The sub-committee members Senator Dr Ashok Kumar, Senator Dr Asad Ashraf and Senator Dr Sikandar Mandhro after examining the proposed ordinance section by section has recommended to the Senate’s Standing Committee not to pass PMDC ordinance 2019 and instead the government may introduce in the Parliament to amend the PMDC ordinance of 1962 if it so requires.
The committee meeting that was also attended by Senator Muhammad Javed Abbasi and Senator Ghous Muhammad Khan Niazi on special invitation was of the view there was no need of repealing PMDC Ordinance of 1962 as all accreditations and recognitions gained by PMDC in the world were on the basis of the PMDC Ordinance 1962. The committee has also observed that after promulgation of the new ordinance, all accreditation processes will have to be re-initiated under the new law which will take decades and prove detrimental to the PMDC as Pakistan’s sole medical regulatory authority and thus affect the job prospects of the Pakistani doctors across the world.
The committee has also noted that PMDC was gaining strength internationally and in 2012-13, even the United States declared the accreditation and educational standards of PMDC as equivalent to the accreditation and educational standards of the United States. This leaves no room for the new ordinance replacing the old PMDC ordinance, observes the committee.
The sub-committee noted with concern that all laws of the PMDC which was the backbone of medical profession since 1962 was suddenly replaced by a new ordinance 2019 creating a lot of confusion for the international regulatory and accreditation bodies.
The committee while quoting the relevant articles about re-promulgation of an ordinance held “Re-promulgation of ordinances especially when the earlier ones were either not approved or disapproved by the Parliament is a fraud on the Constitution,” and thus has no justification.

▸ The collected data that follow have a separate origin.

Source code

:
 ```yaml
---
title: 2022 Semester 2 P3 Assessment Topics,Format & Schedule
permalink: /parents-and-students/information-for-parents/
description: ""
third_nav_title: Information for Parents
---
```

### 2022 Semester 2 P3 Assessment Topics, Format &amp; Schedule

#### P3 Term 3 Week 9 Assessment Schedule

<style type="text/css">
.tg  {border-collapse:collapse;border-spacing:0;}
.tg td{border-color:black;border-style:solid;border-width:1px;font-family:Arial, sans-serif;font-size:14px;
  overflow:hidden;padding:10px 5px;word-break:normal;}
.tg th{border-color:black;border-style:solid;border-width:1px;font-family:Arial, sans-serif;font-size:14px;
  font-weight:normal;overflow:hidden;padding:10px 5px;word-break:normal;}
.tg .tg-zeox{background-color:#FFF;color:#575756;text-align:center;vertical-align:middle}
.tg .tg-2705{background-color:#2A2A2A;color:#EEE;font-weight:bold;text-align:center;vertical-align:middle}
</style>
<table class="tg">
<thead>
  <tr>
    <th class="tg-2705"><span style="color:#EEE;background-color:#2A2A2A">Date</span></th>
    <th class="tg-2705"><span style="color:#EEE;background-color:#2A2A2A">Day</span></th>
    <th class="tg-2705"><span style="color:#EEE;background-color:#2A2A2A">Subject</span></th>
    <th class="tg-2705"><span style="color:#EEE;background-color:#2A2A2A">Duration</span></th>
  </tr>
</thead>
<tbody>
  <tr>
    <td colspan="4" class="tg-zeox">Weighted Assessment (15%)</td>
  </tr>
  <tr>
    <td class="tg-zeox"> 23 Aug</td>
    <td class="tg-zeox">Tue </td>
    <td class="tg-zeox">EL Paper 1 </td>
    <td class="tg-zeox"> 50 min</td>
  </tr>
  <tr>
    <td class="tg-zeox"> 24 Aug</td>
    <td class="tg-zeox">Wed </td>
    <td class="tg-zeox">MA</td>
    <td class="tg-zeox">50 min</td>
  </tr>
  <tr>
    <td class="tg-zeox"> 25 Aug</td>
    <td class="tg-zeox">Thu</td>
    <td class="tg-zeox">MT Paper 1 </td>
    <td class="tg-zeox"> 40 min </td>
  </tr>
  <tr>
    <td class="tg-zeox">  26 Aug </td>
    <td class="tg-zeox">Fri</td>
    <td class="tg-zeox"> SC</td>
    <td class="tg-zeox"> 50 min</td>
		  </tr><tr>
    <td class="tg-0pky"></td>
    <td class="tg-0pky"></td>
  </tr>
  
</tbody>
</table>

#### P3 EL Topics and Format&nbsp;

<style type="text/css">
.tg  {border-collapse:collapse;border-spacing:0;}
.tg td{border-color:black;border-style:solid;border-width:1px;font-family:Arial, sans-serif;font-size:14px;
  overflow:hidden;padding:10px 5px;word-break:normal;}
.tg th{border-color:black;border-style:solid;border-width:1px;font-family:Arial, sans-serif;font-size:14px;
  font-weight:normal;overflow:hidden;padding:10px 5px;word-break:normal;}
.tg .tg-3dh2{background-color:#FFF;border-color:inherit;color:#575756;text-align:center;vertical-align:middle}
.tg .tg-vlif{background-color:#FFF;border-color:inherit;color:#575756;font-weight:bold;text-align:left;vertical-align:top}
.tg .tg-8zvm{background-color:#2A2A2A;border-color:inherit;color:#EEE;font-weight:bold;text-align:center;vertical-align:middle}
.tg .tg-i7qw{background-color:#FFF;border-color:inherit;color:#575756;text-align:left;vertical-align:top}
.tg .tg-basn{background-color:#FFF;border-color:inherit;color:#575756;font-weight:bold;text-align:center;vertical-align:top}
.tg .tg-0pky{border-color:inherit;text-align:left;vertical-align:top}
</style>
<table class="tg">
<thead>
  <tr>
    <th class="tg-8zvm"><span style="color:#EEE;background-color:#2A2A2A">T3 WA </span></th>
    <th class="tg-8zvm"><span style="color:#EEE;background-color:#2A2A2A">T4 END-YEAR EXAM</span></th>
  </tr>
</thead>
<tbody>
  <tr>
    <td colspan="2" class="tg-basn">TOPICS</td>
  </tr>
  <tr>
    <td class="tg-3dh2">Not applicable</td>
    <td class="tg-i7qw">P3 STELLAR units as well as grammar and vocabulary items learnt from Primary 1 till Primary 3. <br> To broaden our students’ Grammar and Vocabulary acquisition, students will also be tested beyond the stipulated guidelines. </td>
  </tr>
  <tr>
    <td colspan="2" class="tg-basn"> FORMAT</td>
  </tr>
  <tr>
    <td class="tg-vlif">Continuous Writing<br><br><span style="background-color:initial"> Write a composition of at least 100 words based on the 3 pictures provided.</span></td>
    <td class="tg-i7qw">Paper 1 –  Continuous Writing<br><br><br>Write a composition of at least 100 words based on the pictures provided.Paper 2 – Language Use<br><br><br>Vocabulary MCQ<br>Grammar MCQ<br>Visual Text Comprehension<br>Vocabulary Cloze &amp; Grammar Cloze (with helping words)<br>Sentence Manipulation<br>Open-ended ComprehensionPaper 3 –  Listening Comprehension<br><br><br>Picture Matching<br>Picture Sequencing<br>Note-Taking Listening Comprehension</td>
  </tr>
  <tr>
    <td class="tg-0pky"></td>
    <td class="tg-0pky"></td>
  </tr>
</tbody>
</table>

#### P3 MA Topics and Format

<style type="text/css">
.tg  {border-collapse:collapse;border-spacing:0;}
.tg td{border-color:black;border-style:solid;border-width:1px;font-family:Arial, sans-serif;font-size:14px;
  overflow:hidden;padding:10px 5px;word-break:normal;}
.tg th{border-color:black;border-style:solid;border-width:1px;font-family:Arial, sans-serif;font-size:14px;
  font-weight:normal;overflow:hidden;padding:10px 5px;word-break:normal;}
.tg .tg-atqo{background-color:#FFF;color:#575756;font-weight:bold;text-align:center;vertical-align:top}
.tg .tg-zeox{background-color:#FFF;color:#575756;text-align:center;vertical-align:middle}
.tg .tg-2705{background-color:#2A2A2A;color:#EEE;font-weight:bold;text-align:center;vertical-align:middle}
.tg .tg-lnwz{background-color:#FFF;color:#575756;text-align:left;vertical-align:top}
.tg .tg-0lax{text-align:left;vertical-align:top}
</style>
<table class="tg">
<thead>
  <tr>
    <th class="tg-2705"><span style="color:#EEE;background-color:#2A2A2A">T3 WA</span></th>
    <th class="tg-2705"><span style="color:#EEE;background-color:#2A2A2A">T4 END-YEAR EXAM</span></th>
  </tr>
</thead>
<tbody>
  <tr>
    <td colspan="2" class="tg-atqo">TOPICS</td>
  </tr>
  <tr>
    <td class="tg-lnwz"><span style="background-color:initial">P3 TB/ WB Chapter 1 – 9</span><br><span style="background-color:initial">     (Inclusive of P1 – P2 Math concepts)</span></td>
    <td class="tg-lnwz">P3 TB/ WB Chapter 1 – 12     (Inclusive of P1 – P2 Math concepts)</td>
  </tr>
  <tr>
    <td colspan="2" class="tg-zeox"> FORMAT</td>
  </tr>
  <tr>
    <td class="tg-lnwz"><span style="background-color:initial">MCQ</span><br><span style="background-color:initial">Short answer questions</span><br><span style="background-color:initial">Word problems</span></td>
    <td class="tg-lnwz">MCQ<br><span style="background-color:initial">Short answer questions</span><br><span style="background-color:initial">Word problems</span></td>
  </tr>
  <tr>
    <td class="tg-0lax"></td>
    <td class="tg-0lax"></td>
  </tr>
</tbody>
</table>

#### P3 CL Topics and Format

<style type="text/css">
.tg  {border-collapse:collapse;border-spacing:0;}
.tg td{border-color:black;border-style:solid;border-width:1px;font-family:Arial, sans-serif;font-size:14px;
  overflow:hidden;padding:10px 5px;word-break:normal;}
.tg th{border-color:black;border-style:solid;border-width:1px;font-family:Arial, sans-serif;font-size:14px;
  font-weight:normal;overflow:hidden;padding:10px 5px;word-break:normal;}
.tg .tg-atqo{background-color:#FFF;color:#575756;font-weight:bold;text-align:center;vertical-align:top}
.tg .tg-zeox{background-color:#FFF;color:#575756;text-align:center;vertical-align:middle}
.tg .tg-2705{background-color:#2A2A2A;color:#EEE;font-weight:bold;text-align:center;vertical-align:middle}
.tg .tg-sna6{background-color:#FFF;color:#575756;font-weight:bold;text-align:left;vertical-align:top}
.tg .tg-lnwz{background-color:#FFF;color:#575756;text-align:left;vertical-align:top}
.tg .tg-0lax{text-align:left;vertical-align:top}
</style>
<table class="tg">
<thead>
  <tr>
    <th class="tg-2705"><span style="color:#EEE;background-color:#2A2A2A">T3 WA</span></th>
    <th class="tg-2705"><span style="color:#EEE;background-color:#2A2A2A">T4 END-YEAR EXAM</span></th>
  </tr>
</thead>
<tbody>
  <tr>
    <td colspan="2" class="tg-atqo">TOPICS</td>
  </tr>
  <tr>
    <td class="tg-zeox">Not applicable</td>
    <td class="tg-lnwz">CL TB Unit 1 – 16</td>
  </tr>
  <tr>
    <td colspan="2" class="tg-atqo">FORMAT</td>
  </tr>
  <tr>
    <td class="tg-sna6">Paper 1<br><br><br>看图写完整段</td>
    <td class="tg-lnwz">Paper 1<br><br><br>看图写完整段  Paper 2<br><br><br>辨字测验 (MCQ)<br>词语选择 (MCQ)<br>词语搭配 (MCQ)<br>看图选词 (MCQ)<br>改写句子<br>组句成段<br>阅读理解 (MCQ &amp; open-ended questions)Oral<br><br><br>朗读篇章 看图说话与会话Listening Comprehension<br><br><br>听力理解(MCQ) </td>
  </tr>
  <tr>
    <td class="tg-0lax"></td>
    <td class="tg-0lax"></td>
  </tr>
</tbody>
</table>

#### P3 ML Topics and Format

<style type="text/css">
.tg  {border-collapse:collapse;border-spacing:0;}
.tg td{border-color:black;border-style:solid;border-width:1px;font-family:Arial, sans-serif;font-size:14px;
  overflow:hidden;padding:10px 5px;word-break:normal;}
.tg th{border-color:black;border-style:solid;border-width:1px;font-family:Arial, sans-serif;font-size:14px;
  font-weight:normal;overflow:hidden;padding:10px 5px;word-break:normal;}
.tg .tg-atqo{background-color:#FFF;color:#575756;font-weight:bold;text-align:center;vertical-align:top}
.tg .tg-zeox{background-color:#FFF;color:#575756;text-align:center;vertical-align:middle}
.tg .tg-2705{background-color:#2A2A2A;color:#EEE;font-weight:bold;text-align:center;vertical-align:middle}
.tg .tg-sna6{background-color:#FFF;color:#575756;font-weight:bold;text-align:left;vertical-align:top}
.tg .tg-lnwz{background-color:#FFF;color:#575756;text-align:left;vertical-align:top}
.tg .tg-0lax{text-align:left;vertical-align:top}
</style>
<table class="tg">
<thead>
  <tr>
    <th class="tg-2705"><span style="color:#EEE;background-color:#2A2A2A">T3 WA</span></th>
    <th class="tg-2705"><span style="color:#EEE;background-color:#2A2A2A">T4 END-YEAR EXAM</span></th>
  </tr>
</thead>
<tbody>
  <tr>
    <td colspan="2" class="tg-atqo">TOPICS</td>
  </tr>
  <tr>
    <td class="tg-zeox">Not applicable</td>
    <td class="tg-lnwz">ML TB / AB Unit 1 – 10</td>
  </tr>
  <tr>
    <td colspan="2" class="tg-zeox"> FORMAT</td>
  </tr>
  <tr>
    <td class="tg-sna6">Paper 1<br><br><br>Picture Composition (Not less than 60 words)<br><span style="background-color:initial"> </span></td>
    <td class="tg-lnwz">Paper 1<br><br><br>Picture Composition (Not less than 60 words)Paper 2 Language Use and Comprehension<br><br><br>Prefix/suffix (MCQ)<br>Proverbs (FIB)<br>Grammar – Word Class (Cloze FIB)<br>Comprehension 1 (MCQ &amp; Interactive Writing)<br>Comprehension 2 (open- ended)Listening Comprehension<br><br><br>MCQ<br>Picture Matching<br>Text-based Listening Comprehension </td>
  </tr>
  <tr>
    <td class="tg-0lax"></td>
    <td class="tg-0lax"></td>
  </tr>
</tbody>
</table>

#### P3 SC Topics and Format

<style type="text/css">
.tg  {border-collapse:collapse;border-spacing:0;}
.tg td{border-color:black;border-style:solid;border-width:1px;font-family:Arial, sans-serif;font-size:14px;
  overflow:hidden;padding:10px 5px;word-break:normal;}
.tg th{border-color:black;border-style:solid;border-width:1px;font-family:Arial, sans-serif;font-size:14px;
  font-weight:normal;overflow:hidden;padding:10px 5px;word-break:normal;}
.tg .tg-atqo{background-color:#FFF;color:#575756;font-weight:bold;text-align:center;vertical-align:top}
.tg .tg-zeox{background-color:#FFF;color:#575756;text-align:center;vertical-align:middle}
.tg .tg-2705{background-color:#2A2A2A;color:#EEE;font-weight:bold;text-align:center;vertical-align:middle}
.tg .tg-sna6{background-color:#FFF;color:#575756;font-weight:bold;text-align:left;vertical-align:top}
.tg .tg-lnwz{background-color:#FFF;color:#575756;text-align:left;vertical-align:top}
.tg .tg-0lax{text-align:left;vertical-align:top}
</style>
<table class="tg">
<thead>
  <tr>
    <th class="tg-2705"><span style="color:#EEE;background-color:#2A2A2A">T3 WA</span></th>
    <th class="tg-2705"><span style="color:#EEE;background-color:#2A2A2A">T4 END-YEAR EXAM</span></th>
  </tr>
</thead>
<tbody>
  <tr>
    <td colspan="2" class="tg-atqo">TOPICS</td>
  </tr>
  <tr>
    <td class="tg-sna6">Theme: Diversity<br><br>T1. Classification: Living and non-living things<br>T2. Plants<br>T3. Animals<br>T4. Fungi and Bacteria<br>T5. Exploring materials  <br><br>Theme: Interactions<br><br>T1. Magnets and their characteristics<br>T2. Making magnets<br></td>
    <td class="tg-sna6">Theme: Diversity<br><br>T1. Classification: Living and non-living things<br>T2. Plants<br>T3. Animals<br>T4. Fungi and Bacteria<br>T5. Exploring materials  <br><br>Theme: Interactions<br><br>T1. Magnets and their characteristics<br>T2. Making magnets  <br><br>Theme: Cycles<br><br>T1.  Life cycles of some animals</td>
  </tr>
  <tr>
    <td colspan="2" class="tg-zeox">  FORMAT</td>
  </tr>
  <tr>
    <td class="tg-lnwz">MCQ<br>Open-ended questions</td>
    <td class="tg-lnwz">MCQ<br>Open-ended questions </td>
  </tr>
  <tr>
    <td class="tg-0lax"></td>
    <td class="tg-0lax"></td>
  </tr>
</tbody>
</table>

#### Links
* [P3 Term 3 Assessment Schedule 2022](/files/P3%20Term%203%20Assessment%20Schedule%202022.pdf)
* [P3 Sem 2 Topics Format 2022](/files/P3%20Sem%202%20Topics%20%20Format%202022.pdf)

Meanwhile, the sources told Pakistan Observer that the Senate’s sub-committee also expressed serious reservations over affairs of PMDC particularly handling of the confidential database of ongoing inspections of Medical/ Dental Colleges being kept by a private hospital (Shifa Hospital). This raised serious questions over transparency and outcome of the inspections, observed it.
The sources told that the evaluation committee of PMDC somehow managed to cover up the serious violation they had committed by calling all conveners to PMDC and re write inspection reports.
According to sources, no rules were followed during the inspections conducted by PMDC and there are serious reservations over constitutional procedural gaps in ongoing inspections.
The Council has also questioned the same however two members are bent upon continuing with the inspections which have now become the most controversial inspections in the history of the organization.